Text provided |
↓

I think that seems to be just about it. :)

Moving along seems to me to be still, in a sense - really, to be, and to open and allow being to infiltrate and have its way with everything...



What is 'that' or tad ? It is the authorship of the 5 fold act that the Supreme is always engaged in. What are these 5 things ?
sṛṣṭi - manifesting
sthiti - maintaining
saṁhāra - reabsorption
vilaya or concealment of His essential Universal nature
anugraha - divine grace which allows the Self to reveal itSelf to itSelf.

... In all the ways of "tad".

Necromancer
24 May 2013, 07:29 AM
I think the things to destroy are like a layer in a layered jello desert, and when the layer is destroyed, it is time to move on to the next one.
Namaste.

Has this got anything to do with the 5 Koshas being like the layers of an onion we must peel before it makes our eyes water?

Annamaya kosha – the physical self, or “food body”
Pranamaya kosha – the energy body, composed of Prana, or vital energy
Manomaya kosha – the mind, including both the thoughts and the five senses
Vijnanamaya kosha- the intellect and ego, the knowledge of our identity or “I-ness”
Anandamaya kosha – the bliss body, a reflection of the Atman, or true Self
The five koshas operate as one system, giving rise to the self and the multitude of ways we experience being human.

Aum Namah Shivaya

MarkMe
24 May 2013, 07:46 AM
Namaste.

Has this got anything to do with the 5 Koshas being like the layers of an onion we must peel before it makes our eyes water?

Annamaya kosha – the physical self, or “food body”
Pranamaya kosha – the energy body, composed of Prana, or vital energy
Manomaya kosha – the mind, including both the thoughts and the five senses
Vijnanamaya kosha- the intellect and ego, the knowledge of our identity or “I-ness”
Anandamaya kosha – the bliss body, a reflection of the Atman, or true Self
The five koshas operate as one system, giving rise to the self and the multitude of ways we experience being human.

↑

Source material |
↓

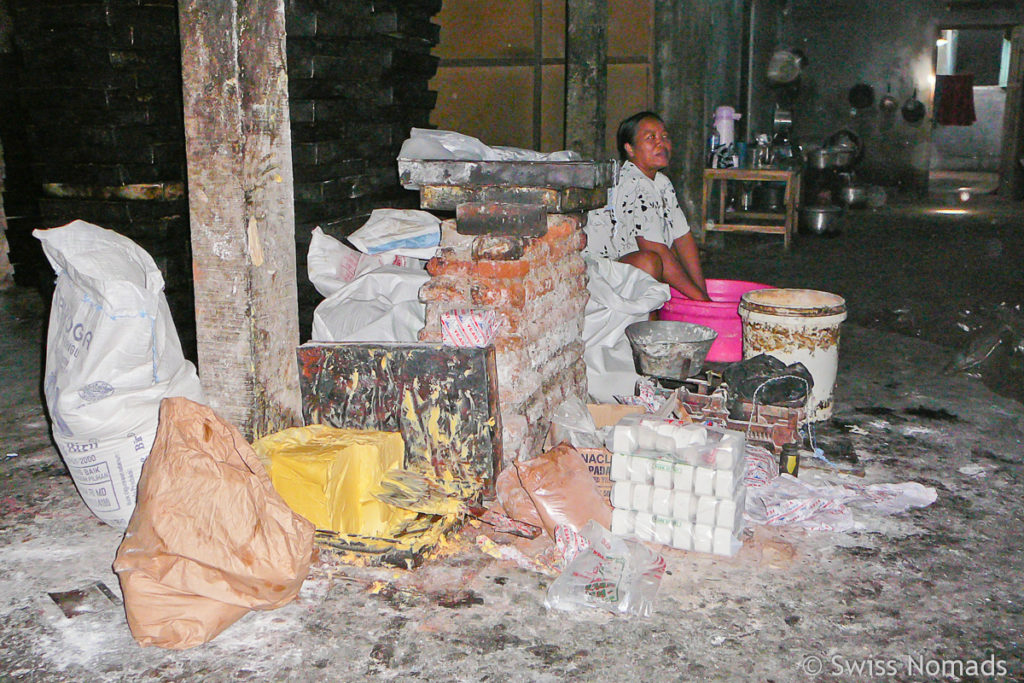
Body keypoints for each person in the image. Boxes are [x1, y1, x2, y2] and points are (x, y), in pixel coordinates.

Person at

↑

Work instruction A |
Name every kosha listed in the forum thread.
Work instruction B |
In the forum thread, swap "Supreme" for "Absolute" and give the part that opens with the words containing "Moving along seems" and closes with "itSelf to itSelf.".
Work instruction C |
According to the forum thread, what is anugraha?
Use only the forum thread to answer.

Expected output A |
Annamaya kosha, Pranamaya kosha, Manomaya kosha, Vijnanamaya kosha, Anandamaya kosha

Expected output B |
Moving along seems to me to be still, in a sense - really, to be, and to open and allow being to infiltrate and have its way with everything...



What is 'that' or tad ? It is the authorship of the 5 fold act that the Absolute is always engaged in. What are these 5 things ?
sṛṣṭi - manifesting
sthiti - maintaining
saṁhāra - reabsorption
vilaya or concealment of His essential Universal nature
anugraha - divine grace which allows the Self to reveal itSelf to itSelf.

Expected output C |
Divine grace that allows the Self to reveal itself to itself.